Cloudera, one of the leading commercial sponsors of Hadoop, is now aiming to enable faster Big Data queries by introducing a new technology codenamed Impala. The goal with Impala is to enable rapid and interactive queries.
Cloudera CEO Mike Olson said MapReduce was originally designed by consumer Internet companies to process large-scale, batch data workloads.
"If you want to get at your data for interactive queries, you just can't get there with MapReduce," he said. "That means that Hadoop just doesn't get deployed for a whole bunch of workloads."
How to Speed up Hadoop
Impala doesn't replace MapReduce, Olson noted. "What we have done is added another execution framework – another way to get at the identical data in a Hadoop cluster. Customers can transform and analyze data with MapReduce and they can query the results using Impala."
Impala is also complementary to the SQOOP SQL database technology that Cloudera first released in 2009.
"SQOOP is a way to move data between a relational database and Hadoop," Olson said. "With Impala, you can now get the same interactive query speeds that you would expect with a relational database."
The Impala technology is being made available today as a public beta under the open source Apache license. The plan is for Impala to be part of the Cloudera Distribution of Hadoop (CDH) version 4.5 in the first quarter of 2013.
"We're not politically committed to open source," Olson said. "We just believe that open source is a better way to develop platform software, and it's the way customers of ours want to consume the platform."
The last major release of CDH, CDH 4.0, debuted in June of this year, providing enterprise-grade stability features.
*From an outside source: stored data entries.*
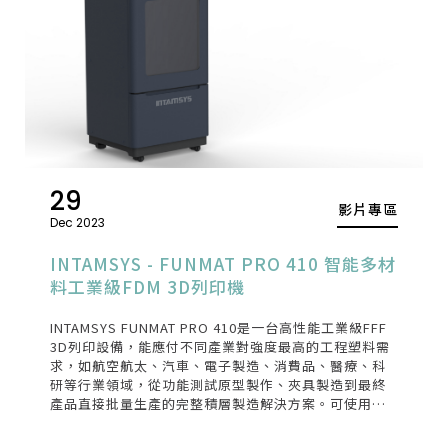
29
影片專區
Dec 2023
INTAMSYS - FUNMAT PRO 410 智能多材
料工業級FDM 3D列印機
INTAMSYS FUNMAT PRO 410是一台高性能工業級FFF
3D列印設備，能應付不同產業對強度最高的工程塑料需
求，如航空航太、汽車、電子製造、消費品、醫療、科
研等行業領域，從功能測試原型製作、夾具製造到最終
產品直接批量生產的完整積層製造解決方案。可使用市
面上所有品牌的線材，大幅添增了產品的靈活性。再搭
配FUNMAT PRO 410可列印高性能塑料、耐高溫、工業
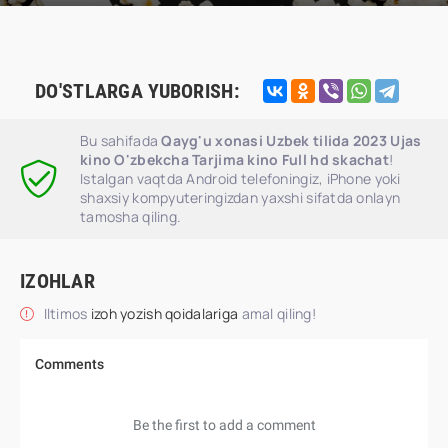
DO'STLARGA YUBORISH:
Bu sahifada
Qayg'u xonasi Uzbek tilida 2023 Ujas
kino O'zbekcha Tarjima kino Full hd skachat
!
Istalgan vaqtda Android telefoningiz, iPhone yoki
shaxsiy kompyuteringizdan yaxshi sifatda onlayn
tamosha qiling.
IZOHLAR
Iltimos
izoh yozish qoidalariga
amal qiling!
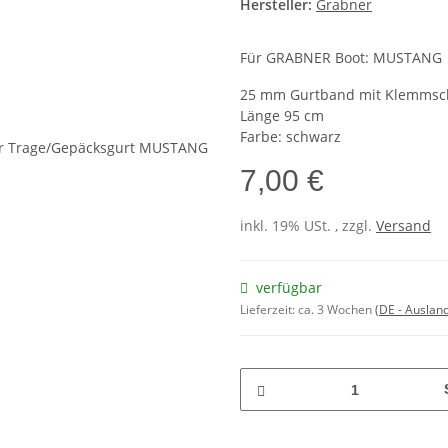
Hersteller:
Grabner
Für GRABNER Boot: MUSTANG
25 mm Gurtband mit Klemmsc
Länge 95 cm
Farbe: schwarz
7,00 €
inkl. 19% USt. , zzgl.
Versand
verfügbar
Lieferzeit:
ca. 3 Wochen
(DE - Auslan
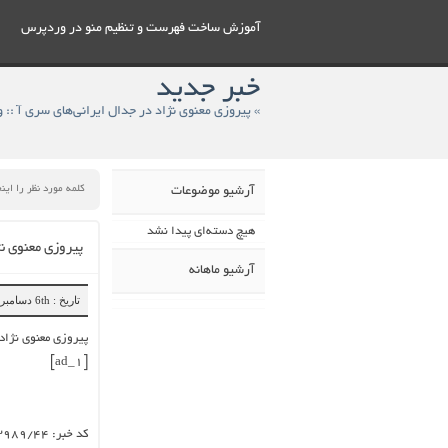
آموزش ساخت فهرست و تنظيم منو در وردپرس
خبر جدید
» پیروزی معنوی نژاد در جدال ایرانی‌های سری آ ::
آرشیو موضوعات
هیچ دسته‌ای پیدا نشد
پیروزی معنوی ن
آرشیو ماهانه
تاریخ : 6th دسامبر 2018
پیروزی معنوی نژاد
[ad_1]
کد خبر:
۳۹۸۹/۴۴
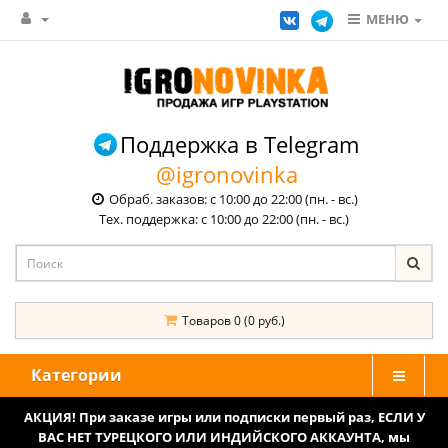
МЕНЮ
Поддержка в Telegram
@igronovinka
Обраб. заказов: с 10:00 до 22:00 (пн. - вс.)
Тех. поддержка: с 10:00 до 22:00 (пн. - вс.)
Товаров 0 (0 руб.)
Категории
АКЦИЯ! При заказе игры или подписки первый раз, ЕСЛИ У
ВАС НЕТ ТУРЕЦКОГО ИЛИ ИНДИЙСКОГО АККАУНТА, мы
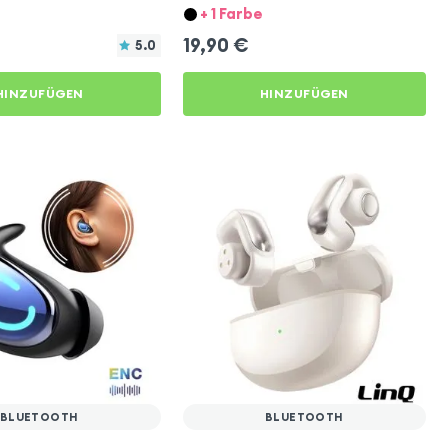
by Akashi – Silber
+ 1 Farbe
19,90
€
5.0
HINZUFÜGEN
HINZUFÜGEN
BLUETOOTH
BLUETOOTH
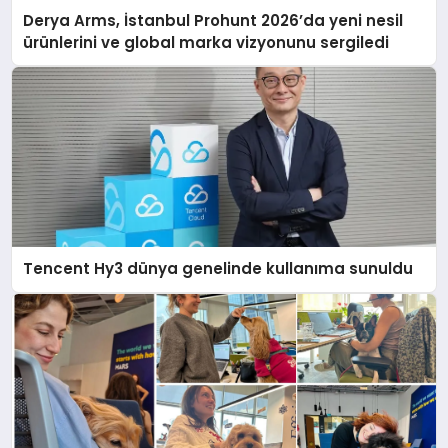
Derya Arms, İstanbul Prohunt 2026’da yeni nesil
ürünlerini ve global marka vizyonunu sergiledi
Tencent Hy3 dünya genelinde kullanıma sunuldu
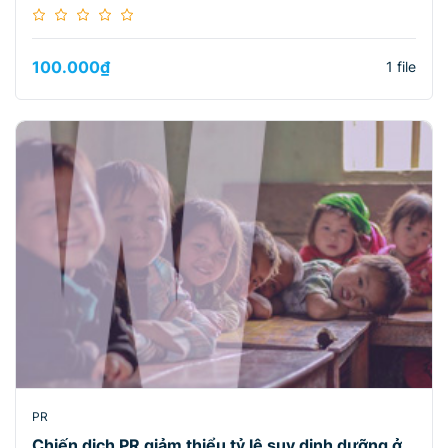
100.000
₫
1 file
PR
Chiến dịch PR giảm thiểu tỷ lệ suy dinh dưỡng ở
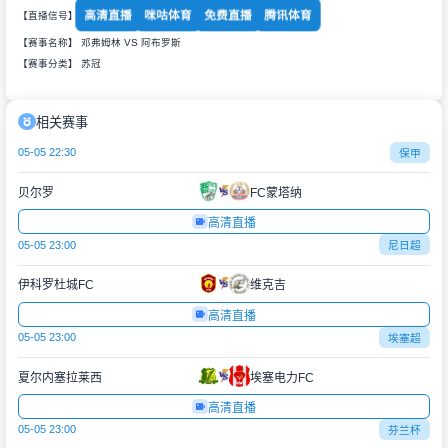
高清直播
咪咕体育
免费直播
腾讯体育
【直播信号】
【赛事名称】 邓弗姆林 VS 阿布罗斯
【赛事分类】
苏冠
相关赛事
05-05 22:30
保甲
贝尔罗
FC蒙塔纳
高清直播
05-05 23:00
尼日超
伊科罗杜城FC
维克吉
高清直播
05-05 23:00
埃塞超
夏尔内塞拉莱西
埃塞电力FC
高清直播
05-05 23:00
芬兰杯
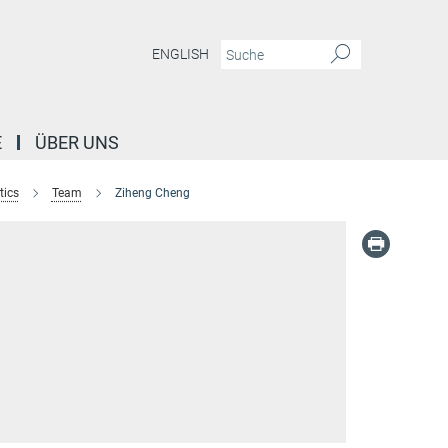
ENGLISH
E
ÜBER UNS
tics
Team
Ziheng Cheng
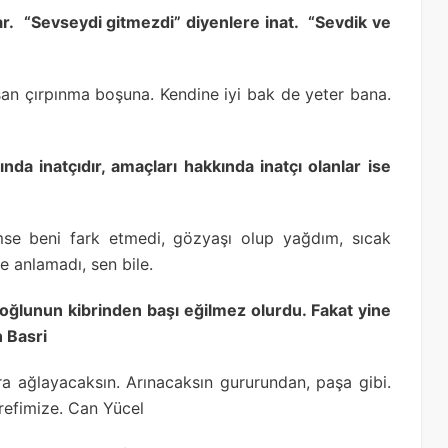
ar. “Sevseydi gitmezdi” diyenlere inat. “Sevdik ve
rsan çırpınma boşuna. Kendine iyi bak de yeter bana.
nda inatçıdır, amaçları hakkında inatçı olanlar ise
mse beni fark etmedi, gözyaşı olup yağdım, sıcak
 anlamadı, sen bile.
anoğlunun kibrinden başı eğilmez olurdu. Fakat yine
n Basri
ra ağlayacaksın. Arınacaksın gururundan, paşa gibi.
refimize. Can Yücel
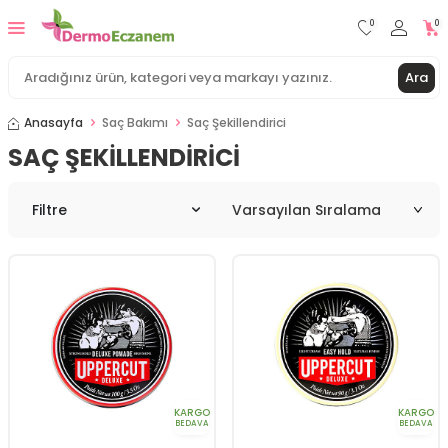
0
0
Ara
Anasayfa
Saç Bakımı
Saç Şekillendirici
SAÇ ŞEKILLENDIRICI
Filtre
KARGO
KARGO
BEDAVA
BEDAVA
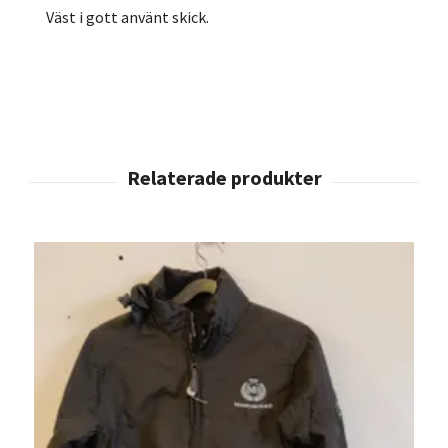
Väst i gott använt skick.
Olson explained that Cloudera has quarterly point releases to update the platform. The next major release, CDH 5.0, is currently scheduled for the middle of 2013.
"We're not yet announcing the key features of CDH 5, but it's mostly about more enterprise grade features for our installed customer base," Olson said. "Impala as an addition to the platform is non-disruptive, so we can roll it into one of our point releases."